Images will only be loaded from these sources.

connect-src

The browser will only connect to other sites in this source list for things like WebSockets, EventSource, and Ajax requests.

font-src

Fonts will only be loaded from these sources.

child-src

Only sites in the source list can be embedded in a frame such as <frame> or <iframe>.

object-src

valid sources of plugins like object, embed and applet This tells the browser where plugins and embedded applications like Java applets may be loaded.

media-src

Media will only be loaded from these sources. This includes stuff in HTML5's <audio> and <video> tags.

frame-ancestors

This is similar to the X-Frame-Options header.
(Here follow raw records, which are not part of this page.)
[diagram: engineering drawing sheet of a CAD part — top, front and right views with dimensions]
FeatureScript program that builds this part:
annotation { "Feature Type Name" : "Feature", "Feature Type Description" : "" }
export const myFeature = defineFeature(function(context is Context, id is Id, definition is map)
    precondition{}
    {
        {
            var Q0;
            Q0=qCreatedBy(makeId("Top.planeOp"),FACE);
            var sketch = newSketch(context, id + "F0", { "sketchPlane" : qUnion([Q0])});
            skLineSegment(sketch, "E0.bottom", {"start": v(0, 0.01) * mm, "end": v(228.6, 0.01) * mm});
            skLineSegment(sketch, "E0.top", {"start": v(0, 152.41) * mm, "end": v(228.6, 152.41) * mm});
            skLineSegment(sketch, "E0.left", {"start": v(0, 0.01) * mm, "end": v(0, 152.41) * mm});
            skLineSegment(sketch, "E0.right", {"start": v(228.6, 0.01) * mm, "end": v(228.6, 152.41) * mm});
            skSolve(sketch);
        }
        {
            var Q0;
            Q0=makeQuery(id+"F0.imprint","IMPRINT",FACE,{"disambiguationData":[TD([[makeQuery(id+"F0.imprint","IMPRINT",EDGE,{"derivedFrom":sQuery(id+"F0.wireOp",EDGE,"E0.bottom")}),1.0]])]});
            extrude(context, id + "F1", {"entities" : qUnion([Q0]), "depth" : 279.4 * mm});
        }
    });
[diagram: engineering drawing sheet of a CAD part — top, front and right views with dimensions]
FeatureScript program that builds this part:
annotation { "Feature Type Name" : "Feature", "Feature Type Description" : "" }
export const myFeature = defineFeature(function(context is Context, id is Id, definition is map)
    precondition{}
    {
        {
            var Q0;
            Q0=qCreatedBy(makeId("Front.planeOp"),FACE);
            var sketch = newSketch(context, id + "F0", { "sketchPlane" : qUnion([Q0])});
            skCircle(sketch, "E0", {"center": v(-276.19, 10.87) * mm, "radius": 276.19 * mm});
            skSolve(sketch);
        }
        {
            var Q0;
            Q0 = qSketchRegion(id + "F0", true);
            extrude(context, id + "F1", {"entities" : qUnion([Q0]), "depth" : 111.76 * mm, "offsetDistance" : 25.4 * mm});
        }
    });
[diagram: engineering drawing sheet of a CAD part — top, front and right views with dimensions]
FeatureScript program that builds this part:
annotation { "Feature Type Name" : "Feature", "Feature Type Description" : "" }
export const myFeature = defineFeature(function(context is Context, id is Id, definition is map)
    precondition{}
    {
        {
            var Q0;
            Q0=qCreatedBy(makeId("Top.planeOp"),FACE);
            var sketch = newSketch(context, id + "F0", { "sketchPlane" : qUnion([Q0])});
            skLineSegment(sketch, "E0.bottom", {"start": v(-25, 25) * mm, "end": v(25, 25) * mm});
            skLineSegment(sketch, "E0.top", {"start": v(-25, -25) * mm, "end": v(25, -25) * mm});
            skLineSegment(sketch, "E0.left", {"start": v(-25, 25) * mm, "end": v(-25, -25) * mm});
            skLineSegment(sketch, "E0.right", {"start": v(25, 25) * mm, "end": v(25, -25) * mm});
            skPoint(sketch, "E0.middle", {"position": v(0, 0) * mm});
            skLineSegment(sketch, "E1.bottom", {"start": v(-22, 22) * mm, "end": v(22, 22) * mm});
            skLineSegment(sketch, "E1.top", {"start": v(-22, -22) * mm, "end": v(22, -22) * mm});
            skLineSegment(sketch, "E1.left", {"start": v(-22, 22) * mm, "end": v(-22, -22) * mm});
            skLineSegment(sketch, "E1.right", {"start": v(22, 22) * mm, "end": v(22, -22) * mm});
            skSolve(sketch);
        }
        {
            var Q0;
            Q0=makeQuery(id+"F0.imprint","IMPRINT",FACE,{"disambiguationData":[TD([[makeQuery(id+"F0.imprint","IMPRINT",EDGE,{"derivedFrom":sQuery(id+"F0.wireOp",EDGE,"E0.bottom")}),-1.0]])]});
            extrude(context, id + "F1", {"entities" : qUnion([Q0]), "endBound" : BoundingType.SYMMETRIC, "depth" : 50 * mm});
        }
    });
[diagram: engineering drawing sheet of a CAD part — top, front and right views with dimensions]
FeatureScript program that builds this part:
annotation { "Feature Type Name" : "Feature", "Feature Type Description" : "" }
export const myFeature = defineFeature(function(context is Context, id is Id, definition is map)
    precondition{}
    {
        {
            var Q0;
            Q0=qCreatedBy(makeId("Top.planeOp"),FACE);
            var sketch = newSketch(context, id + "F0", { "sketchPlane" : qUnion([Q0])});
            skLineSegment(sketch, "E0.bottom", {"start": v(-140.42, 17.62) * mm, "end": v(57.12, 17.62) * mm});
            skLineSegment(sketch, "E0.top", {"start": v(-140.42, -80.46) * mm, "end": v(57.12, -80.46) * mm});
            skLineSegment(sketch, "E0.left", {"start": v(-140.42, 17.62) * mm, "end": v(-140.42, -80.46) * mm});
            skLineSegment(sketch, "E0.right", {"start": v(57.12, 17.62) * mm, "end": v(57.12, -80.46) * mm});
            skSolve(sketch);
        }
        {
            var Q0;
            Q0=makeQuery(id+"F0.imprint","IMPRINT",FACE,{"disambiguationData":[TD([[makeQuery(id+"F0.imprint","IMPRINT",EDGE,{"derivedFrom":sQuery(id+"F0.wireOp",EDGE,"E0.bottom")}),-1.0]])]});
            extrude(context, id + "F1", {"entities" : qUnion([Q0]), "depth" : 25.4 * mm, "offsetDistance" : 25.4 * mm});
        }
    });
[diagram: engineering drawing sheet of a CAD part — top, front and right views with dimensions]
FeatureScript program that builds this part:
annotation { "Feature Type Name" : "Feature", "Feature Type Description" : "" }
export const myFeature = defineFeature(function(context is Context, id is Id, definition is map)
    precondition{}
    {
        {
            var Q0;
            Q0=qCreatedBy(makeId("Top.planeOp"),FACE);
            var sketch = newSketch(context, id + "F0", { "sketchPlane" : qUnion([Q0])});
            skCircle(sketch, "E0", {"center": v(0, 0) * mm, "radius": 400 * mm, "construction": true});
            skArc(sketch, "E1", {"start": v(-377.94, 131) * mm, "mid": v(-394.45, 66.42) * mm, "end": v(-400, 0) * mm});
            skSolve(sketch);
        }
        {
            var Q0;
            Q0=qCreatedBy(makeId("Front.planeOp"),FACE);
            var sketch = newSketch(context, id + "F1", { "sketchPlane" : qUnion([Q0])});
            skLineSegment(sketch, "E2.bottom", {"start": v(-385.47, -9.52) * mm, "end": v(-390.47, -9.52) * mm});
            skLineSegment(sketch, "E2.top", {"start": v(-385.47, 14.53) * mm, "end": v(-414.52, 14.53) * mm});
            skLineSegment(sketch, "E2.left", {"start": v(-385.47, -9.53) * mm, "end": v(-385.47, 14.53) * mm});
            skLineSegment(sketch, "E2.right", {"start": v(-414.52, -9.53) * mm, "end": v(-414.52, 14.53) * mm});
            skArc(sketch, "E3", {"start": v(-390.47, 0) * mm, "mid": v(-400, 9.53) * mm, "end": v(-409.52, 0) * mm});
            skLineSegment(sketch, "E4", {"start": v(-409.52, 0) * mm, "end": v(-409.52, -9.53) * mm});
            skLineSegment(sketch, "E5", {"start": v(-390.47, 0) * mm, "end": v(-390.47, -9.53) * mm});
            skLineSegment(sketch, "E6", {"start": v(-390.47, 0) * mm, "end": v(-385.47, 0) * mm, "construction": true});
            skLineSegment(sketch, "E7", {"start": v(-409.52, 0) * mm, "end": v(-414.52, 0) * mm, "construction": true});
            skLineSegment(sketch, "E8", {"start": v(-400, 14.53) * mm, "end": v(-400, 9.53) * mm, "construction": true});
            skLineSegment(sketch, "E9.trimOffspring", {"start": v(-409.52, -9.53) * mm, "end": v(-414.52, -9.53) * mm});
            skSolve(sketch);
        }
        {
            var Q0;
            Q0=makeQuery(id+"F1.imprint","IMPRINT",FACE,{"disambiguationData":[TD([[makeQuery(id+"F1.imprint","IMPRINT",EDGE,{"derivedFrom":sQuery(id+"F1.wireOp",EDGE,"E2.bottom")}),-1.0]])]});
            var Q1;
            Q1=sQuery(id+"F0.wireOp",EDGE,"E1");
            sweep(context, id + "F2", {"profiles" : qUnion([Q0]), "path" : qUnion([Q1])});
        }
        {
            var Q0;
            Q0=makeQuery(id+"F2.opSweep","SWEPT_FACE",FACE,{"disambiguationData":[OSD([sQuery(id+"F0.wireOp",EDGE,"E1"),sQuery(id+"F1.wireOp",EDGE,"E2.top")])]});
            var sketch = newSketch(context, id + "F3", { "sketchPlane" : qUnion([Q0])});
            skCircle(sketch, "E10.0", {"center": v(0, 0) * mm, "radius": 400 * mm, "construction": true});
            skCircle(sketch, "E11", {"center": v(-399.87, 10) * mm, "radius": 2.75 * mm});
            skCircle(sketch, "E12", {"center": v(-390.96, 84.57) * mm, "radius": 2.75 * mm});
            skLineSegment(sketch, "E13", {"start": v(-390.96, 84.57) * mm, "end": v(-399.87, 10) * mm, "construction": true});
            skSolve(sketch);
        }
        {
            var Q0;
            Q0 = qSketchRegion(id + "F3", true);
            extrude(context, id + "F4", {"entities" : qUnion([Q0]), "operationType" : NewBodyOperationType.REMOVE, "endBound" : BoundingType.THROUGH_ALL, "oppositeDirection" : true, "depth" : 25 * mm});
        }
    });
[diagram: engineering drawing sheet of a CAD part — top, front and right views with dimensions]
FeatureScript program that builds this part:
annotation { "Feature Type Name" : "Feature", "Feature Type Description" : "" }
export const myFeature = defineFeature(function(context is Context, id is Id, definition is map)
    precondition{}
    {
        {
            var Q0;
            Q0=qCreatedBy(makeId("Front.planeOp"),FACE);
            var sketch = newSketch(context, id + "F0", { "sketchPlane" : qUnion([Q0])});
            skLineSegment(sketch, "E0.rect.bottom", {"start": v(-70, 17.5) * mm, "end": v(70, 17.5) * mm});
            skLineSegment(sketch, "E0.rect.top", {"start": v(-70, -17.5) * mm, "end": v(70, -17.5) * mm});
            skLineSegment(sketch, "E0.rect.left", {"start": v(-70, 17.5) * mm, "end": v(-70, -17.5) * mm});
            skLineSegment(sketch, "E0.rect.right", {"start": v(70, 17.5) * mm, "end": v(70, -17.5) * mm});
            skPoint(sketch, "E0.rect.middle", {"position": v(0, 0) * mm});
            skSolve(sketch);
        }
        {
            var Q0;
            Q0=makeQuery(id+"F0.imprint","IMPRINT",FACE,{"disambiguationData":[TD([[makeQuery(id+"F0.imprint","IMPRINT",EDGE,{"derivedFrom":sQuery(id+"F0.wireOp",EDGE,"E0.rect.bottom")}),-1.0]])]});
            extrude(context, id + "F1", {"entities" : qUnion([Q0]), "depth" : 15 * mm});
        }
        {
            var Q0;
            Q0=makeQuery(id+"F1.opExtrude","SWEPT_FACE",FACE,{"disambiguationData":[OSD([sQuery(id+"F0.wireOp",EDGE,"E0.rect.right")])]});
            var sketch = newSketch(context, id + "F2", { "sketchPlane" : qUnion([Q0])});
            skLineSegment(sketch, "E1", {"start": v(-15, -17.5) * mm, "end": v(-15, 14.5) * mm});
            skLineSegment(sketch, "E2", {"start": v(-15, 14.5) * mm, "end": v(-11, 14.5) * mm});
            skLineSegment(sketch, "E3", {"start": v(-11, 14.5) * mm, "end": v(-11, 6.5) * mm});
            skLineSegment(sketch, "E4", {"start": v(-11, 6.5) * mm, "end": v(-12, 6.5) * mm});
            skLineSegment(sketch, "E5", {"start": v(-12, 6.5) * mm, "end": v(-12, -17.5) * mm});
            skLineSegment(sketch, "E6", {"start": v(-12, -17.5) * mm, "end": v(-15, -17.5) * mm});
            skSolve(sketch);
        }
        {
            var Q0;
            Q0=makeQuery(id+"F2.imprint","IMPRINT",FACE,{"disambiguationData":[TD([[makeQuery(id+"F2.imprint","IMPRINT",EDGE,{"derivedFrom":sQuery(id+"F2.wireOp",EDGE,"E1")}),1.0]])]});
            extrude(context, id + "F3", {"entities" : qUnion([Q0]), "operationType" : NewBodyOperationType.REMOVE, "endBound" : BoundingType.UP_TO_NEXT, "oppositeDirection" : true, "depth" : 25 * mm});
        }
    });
It allows you to control where your site may be embedded as a frame. Unlike X-Frame-Options however, you can control which domains allowed to embed the site, instead of just blocking all of them.

report-uri

This is an important directive which tells the browser where to send any failure reports. These reports can be monitored and reviewed periodically to ensure the CSP isn't breaking anything. An example value is: report-uri https://open.srcclr.com/report-uri/fbbc4e69-facd-40b2-aff6-594d3734567c;

If you don't want to go through the trouble of setting up your own endpoint to handle these reports, you can use a tool we developed called CSP Reports. It will provide you with an URL to configure with your CSP and allow you to view any reports sent to it.